** Source passage **
Life in America in 1815 was dirty, smelly, laborious, and uncomfortable. Only the most fastidious bathed as often as once a week. People gave themselves sponge baths in large washtubs as water had to be carried from a spring or well, bucket by bucket and then heated in a kettle on a wood stove. Some bathed but once a year, and as late as 1832,an unnamed country doctor complained that 4 out of 5 of his patients did not bathe from one year to the next. Their homemade soap was harsh, so people usually only rinsed off saving the soap for cleaning clothes which was only an occasional activity.
An outdoor privy was not something everyone had, indoor light was precious and scarce, families made their own candles from animal tallow, and they were smelly and smoky. Everybody slept in the same room near the single fireplace, several in each bed, and privacy for married couples was a luxury.
Towards the end of the Victorian age, Horace Fletcher, an American nutritionist know as “The Great Masticator”, began advocationg that people chew each bite of food until it became liquid. Presidents and generals took up “Fletcherizing” as did authors such as Henry James, Franz Kafka, Sir Arthur Conan Doyle, and hundreds of otherwise intelligent people.

(Collected data entries)
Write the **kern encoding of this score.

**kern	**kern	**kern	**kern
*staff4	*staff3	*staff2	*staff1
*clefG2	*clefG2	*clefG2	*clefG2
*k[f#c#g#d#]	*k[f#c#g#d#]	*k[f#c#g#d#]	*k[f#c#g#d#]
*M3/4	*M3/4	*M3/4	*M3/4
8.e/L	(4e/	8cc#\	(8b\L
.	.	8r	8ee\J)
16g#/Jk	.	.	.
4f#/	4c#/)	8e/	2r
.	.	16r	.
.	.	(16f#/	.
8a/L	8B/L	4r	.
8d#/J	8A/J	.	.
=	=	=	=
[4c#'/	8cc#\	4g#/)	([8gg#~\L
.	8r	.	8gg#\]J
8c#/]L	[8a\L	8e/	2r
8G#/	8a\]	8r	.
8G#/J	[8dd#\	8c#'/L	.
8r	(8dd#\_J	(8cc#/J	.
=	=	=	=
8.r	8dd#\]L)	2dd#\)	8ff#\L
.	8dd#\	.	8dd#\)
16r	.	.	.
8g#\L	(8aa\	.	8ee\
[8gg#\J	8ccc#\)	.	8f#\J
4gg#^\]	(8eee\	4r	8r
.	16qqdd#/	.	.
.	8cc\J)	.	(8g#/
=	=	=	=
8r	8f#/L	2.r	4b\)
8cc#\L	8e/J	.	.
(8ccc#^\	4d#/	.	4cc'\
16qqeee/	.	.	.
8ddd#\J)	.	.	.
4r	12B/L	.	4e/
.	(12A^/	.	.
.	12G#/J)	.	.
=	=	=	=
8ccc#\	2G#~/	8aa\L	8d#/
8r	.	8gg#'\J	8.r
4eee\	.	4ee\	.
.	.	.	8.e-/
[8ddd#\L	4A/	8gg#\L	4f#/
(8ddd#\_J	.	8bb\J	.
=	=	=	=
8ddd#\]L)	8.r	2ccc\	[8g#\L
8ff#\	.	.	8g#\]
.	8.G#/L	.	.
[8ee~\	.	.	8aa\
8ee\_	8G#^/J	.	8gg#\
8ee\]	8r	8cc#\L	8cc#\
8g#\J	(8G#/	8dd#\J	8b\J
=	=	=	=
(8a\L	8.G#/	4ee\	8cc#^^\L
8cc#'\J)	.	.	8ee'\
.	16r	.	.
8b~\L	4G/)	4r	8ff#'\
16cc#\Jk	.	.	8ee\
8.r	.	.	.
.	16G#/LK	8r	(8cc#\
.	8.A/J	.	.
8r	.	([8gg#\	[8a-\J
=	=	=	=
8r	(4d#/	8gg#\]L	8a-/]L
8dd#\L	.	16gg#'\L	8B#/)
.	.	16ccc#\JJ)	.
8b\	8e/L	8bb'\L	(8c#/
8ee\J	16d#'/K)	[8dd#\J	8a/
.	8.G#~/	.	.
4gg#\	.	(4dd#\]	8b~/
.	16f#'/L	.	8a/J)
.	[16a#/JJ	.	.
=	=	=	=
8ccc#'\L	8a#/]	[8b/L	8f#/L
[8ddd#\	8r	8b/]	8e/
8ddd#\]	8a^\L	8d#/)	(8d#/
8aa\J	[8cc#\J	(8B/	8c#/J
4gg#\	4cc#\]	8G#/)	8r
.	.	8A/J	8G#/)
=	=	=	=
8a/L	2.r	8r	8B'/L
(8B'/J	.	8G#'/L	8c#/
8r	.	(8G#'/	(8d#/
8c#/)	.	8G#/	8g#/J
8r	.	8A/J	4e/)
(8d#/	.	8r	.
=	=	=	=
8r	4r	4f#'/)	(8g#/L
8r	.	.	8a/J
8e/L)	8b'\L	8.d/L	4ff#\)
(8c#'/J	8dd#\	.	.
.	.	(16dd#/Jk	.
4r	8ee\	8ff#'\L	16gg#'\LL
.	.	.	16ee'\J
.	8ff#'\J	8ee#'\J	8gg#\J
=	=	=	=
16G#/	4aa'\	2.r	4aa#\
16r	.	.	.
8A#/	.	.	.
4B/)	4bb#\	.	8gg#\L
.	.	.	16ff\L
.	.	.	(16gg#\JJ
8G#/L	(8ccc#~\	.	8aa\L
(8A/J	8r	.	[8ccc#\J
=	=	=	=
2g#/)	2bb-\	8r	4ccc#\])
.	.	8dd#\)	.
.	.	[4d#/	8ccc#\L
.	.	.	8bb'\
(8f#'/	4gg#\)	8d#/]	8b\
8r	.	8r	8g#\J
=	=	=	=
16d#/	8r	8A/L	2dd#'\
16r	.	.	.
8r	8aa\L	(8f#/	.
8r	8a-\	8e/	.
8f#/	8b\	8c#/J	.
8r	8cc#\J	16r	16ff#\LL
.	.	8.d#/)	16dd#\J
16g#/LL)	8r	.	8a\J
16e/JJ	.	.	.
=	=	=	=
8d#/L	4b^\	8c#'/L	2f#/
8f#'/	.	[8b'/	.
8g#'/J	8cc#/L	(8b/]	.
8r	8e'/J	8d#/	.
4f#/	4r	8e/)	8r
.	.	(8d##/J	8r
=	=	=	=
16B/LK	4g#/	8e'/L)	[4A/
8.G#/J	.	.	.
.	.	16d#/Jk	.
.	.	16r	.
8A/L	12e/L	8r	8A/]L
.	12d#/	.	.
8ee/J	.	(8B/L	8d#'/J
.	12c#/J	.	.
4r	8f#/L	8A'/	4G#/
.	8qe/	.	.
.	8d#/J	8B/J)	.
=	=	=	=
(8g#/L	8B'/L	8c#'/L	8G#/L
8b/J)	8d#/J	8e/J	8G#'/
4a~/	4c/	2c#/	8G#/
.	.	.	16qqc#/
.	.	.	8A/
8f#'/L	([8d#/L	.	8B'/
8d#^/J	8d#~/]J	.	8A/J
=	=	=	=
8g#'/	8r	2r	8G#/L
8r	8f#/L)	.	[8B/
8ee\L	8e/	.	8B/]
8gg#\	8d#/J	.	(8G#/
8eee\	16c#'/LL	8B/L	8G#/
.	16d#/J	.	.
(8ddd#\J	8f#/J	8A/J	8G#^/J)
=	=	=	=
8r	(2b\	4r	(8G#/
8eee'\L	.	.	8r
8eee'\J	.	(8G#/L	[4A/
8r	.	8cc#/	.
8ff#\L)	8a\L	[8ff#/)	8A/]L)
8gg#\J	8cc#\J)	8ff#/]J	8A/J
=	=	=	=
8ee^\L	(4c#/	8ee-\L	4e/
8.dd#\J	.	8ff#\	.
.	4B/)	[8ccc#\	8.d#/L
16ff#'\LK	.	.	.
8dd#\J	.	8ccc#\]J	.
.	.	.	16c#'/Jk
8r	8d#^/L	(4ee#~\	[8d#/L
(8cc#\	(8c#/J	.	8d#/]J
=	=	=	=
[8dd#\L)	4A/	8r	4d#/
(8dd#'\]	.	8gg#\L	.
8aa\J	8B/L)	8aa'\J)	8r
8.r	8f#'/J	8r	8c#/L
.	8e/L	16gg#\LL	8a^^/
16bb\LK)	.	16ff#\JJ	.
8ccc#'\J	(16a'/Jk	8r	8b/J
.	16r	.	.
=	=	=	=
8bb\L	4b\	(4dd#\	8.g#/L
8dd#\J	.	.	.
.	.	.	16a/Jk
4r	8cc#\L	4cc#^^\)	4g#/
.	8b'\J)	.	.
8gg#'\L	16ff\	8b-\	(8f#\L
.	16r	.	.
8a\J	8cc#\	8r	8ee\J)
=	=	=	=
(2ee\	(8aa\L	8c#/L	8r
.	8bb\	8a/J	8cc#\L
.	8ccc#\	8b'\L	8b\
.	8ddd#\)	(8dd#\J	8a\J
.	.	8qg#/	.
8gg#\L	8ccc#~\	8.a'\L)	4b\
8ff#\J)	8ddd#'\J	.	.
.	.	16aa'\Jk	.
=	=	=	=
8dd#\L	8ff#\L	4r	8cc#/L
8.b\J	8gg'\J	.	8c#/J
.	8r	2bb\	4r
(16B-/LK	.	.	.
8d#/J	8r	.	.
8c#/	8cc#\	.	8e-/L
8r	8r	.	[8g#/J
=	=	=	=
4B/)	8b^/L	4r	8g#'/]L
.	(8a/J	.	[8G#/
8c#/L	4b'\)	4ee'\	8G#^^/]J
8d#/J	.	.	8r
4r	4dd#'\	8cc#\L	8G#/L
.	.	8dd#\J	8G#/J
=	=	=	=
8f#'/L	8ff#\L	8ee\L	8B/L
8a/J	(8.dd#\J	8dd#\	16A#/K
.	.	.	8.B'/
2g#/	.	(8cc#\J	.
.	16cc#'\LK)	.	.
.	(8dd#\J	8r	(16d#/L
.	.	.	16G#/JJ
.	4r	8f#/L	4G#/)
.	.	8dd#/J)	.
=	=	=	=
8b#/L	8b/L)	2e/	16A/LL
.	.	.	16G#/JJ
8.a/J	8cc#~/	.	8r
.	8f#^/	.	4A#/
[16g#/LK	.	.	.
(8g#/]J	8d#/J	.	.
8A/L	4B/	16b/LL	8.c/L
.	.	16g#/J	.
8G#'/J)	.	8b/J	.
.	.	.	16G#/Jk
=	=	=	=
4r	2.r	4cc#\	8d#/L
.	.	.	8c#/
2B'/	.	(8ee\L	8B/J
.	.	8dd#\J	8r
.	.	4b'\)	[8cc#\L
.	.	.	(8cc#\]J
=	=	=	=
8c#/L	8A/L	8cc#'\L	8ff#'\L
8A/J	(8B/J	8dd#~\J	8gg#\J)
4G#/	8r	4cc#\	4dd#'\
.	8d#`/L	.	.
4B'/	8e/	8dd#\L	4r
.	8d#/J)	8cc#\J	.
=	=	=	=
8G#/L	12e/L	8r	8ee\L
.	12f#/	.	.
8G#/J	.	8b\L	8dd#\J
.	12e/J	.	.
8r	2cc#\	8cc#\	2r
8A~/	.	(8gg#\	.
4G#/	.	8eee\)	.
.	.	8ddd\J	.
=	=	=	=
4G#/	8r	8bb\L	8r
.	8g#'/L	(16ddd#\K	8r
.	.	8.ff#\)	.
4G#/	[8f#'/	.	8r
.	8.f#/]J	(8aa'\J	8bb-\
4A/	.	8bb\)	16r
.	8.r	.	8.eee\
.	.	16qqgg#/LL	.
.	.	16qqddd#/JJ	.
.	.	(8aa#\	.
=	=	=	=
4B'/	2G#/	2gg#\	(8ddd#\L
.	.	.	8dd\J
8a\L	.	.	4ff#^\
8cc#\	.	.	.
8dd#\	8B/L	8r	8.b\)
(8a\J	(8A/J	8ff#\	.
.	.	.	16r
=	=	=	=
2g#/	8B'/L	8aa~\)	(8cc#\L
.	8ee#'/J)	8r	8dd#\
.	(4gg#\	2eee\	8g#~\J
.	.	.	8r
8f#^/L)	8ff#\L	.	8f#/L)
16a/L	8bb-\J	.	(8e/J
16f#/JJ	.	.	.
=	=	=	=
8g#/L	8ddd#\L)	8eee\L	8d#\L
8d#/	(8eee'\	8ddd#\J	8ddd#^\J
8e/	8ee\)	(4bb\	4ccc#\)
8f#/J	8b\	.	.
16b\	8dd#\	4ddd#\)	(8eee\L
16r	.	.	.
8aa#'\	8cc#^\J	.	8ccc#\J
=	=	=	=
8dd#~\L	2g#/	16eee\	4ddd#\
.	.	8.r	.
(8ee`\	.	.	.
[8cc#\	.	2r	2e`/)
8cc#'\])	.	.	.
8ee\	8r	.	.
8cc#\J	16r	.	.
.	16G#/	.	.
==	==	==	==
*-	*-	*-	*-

** Study questions **
a. Answer these from the passage on past daily habits:
(i) How many of the country doctor's patients did not bathe from one year to the next?
(ii) What did families make their own candles from?
(iii) What nickname was Horace Fletcher known by?
b. In the passage on past daily habits, take the part that opens with the words "An outdoor privy" and closes with "was a luxury.", and write it out with "candles" switched to "lamps".
c. Pick up the passage on past daily habits after its last sentence and carry it further.

** Answers to the problems **
a.
(i) 4 out of 5
(ii) Animal tallow
(iii) "The Great Masticator"

b.
An outdoor privy was not something everyone had, indoor light was precious and scarce, families made their own lamps from animal tallow, and they were smelly and smoky. Everybody slept in the same room near the single fireplace, several in each bed, and privacy for married couples was a luxury.

c.
Supper conversation presented a challenge. J.H. Kellogg, the inventor of corn flakes, and a follower, tried to jazz up mealtimes by hiring a quartette to sing “The Chewing Song”, an original Kellogg composition, while diners grimly toiled over their food.
It is probably a correct assumption that Fletcherites at table were not an attractive sight. It is said that Franz Kafka’s father hid behind a newspaper at dinnertime to avoid watching the writer Fletcherize.
Most of our mothers cautioned us not to gulp our food. My Great Aunt tried to lead me to chew each bite 27 times. I don’t know it that was “Fletcherizing”, but it did prevent gulping.